The breast cancer chemo had been hard on mum. It affected her heart and they’d paused treatments while her body recovered. Hopefully enough that she could recommence the chemo. She needed the chemo. It was important she finish as the drugs were specifically targeted to her particular cancer and she didn’t have a good outlook without it. Then, we learn that she has pancreatic cancer and spots on her liver. More surgery follows, this time to see what can be done. The answer: not a lot. The doctors moved her bowel as the pancreatic mass was already blocking her stomach and stopping it from emptying. They couldn’t do much more. They closed her up and planned for more treatments. She made one of the bravest decisions I’ve seen: she opted to stop further treatment. She wasn’t up for more. The nausea, hair loss, peripheral neuropathy, radiation burns and the whole gamut of other side effects from the chemotherapy and radiation were too much.

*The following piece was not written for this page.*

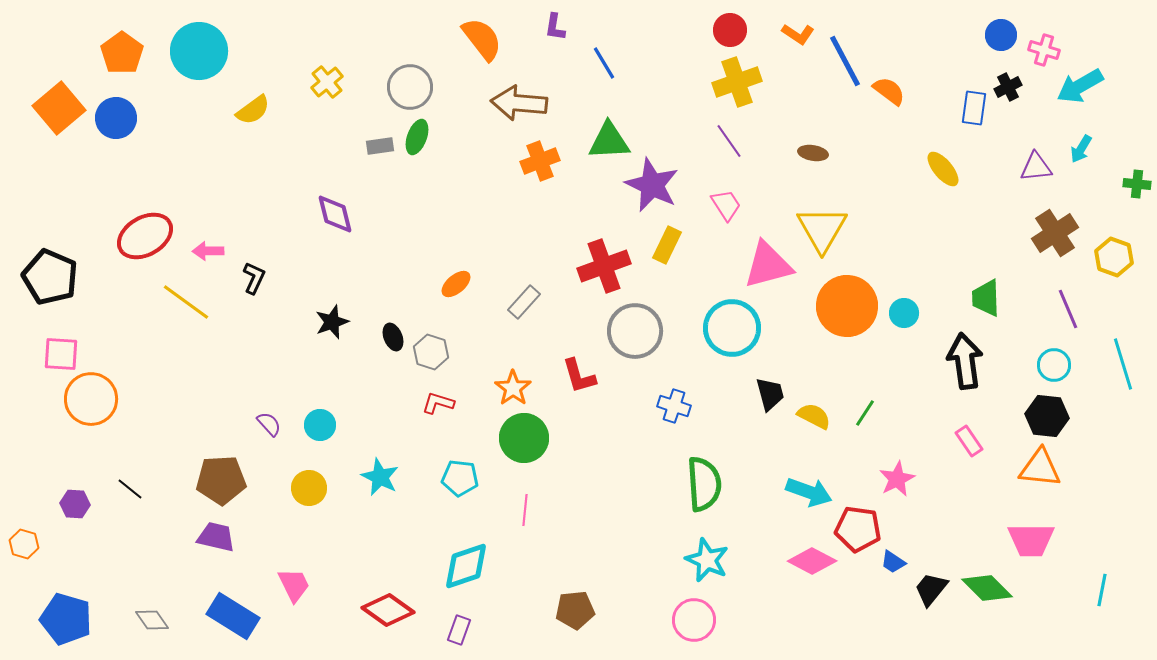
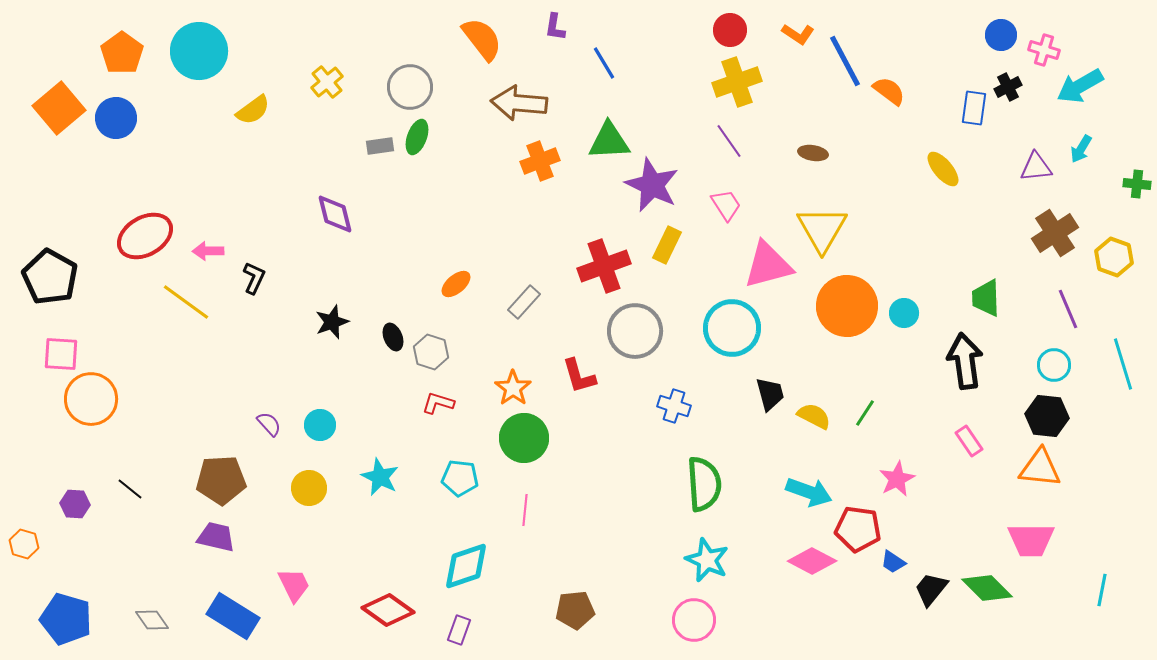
black pentagon at (50, 277): rotated 6 degrees clockwise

So we planned for palliative care and pain management. They gave her three months; she got six.

She wanted to be at home and she didn’t want to disrupt her daughter’s lives with her illness, so dad became her carer. The devotion and love that man showed still brings me to tears. When things got bad, I took some time off work and went home to help out. When things got worse, I called my sister and she flew home too. Within a week of my sister arriving, the fire that had sustained my mother for 60 years finally went out and she passed away in a palliative care ward of the local hospital. We spent most of that week just being together and loving each other the best we could.

We were with her the whole time and she made every decision about her care. The biggest was to stay in the home she loved with us trying to do what we could to ease her pain, or to go to a hospital where trained professionals could take care of her. Eventually she made the decision to go to the hospital. We stayed with her and did what we could; unable to fully relive the pain, unable to fix things but unwilling to leave her to fight (I can’t bring myself to say die) alone. That helplessness still haunts me.

Although this story doesn’t seem to have the message of hope that I had, so optimistically, decided to pursue two and a half years ago, I’ve found that hope is a very hard thing to kill. Through it all I hoped for many things; some of which I got, others I was denied. But in the end, hope always comes back: a little bit of dawn after the darkest of nights. So, even though things didn’t turn out the way I had hoped, I’m still a daughter and damn it if I don’t still hope.